Теперь же он лежал на кровати в лучшей гостинице незнакомого ему города Красноярска и от слез не мог рассмотреть строчки в почти случайной немецкой книге, автор которой давно уже закрыл свой последний счет расставания с окружавшим его миром. Все это было очень странным; а впереди маячила так и не раскрывшаяся перед ним тайна.
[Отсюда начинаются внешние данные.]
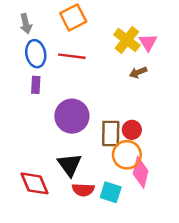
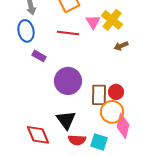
pink triangle: (148, 42) -> (93, 22), moved
blue ellipse: (36, 54) -> (26, 31), moved
purple rectangle: (36, 85) -> (39, 56), turned -64

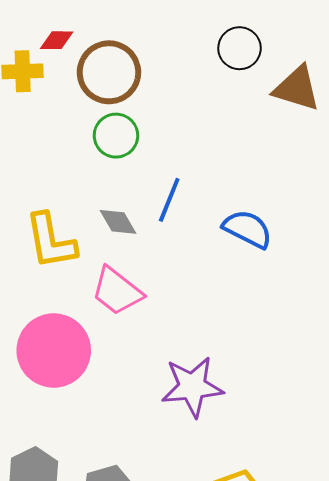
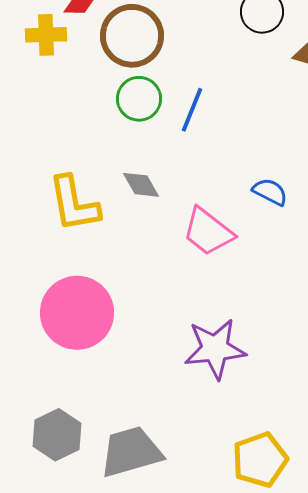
blue line: (169, 200) -> (192, 110), moved
blue semicircle: (248, 229) -> (270, 192), size x0.7
pink trapezoid: (117, 291) -> (208, 232), moved

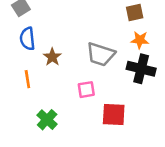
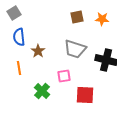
brown square: (135, 13) -> (77, 17), moved
orange star: (140, 40) -> (102, 19), moved
green cross: (47, 120) -> (42, 91), moved

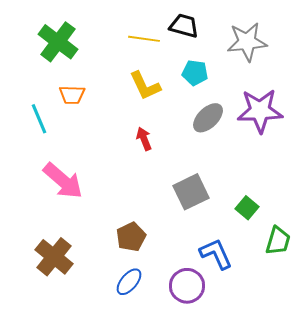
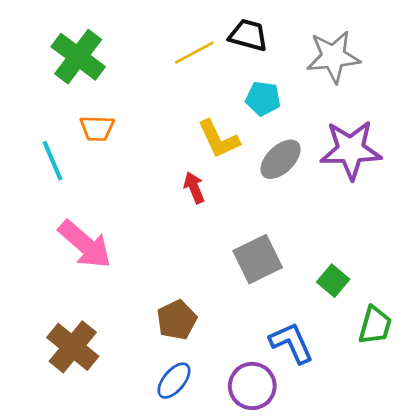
yellow line: (144, 39) -> (194, 53), turned -36
yellow L-shape: (145, 86) -> (218, 139), moved

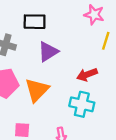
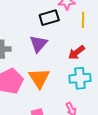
black rectangle: (35, 22) -> (49, 18), moved

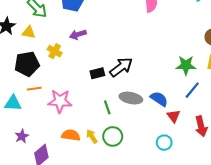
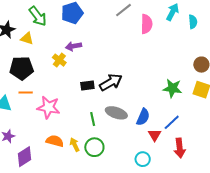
yellow cross: (55, 51) -> (59, 60), moved
blue line: (192, 90) -> (172, 122), moved
blue semicircle: (159, 99) -> (143, 117), turned 72

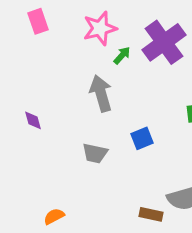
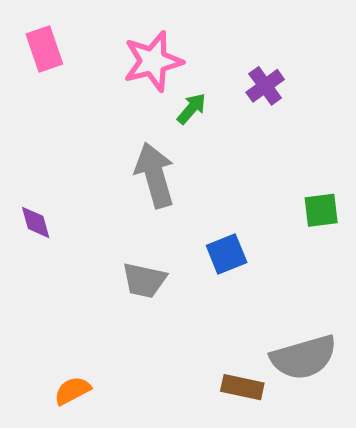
purple cross: (164, 42) -> (265, 86), size x0.5

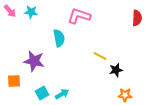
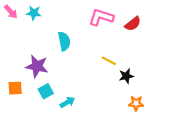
pink L-shape: (79, 16) -> (101, 17), moved
red semicircle: (137, 18) -> (133, 24), moved, turned 49
cyan square: (42, 93) -> (46, 91), moved

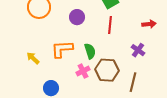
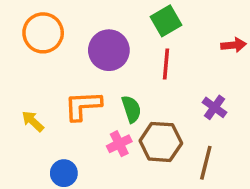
purple circle: (77, 17) -> (109, 50), size x1.5
red arrow: (149, 24) -> (234, 45), moved

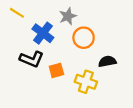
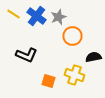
blue cross: (43, 33) -> (36, 16), moved
orange square: (56, 70) -> (48, 81), moved, turned 32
Но Митя не чувствовал ни вины за обрушившуюся на него слабость, ни гордости за свою на нее способность; скорее это было мгновенным и странным счастьем от неожиданно открывшейся способности уйти до самого дна в темную глубину отчаяния, на несколько секунд расставшись с тем бременем, нитью которого душа связана с памятью, со знанием о бывшем и небывшем, о возможном и невозможном, без которого душа обычно не может себя даже помыслить. «Я – это только протяженность пространства памяти», – вспомнил Митя и сразу же хоть мысленно, но решительно не согласился. «Дашенька, – вдруг подумал он с нежностью и, неожиданно для себя, безо всякого чувства вины, увидел ее тонкое светлое лицо, а потом все так же мысленно продолжил: – Как же так может быть, как же так получилось, что она всего этого не знает, не помнит, даже никогда ни о чем из этого не сможет вспомнить?» Ни о той террасе, на которой они так мучительно и бесплодно говорили о судьбе России, ни о том, как тогда казалось, что от них зависят пути мира; ни о бескрайних дорогах; ни о черной рвоте рядом с Полиным телом; ни об этих ненавистных, проклятых Богом и человеком ливанских долинах. «Что, если для нее все это просто наша Рашка? – мысленно добавил он. – А еще Ад-и-Израиль, если она вообще хоть что-то о нем знает?» Эта мысль показалась ему забавной; но потом Митя подумал, что, может быть, так даже легче и лучше. «Нет, не лучше», – оборвал он себя.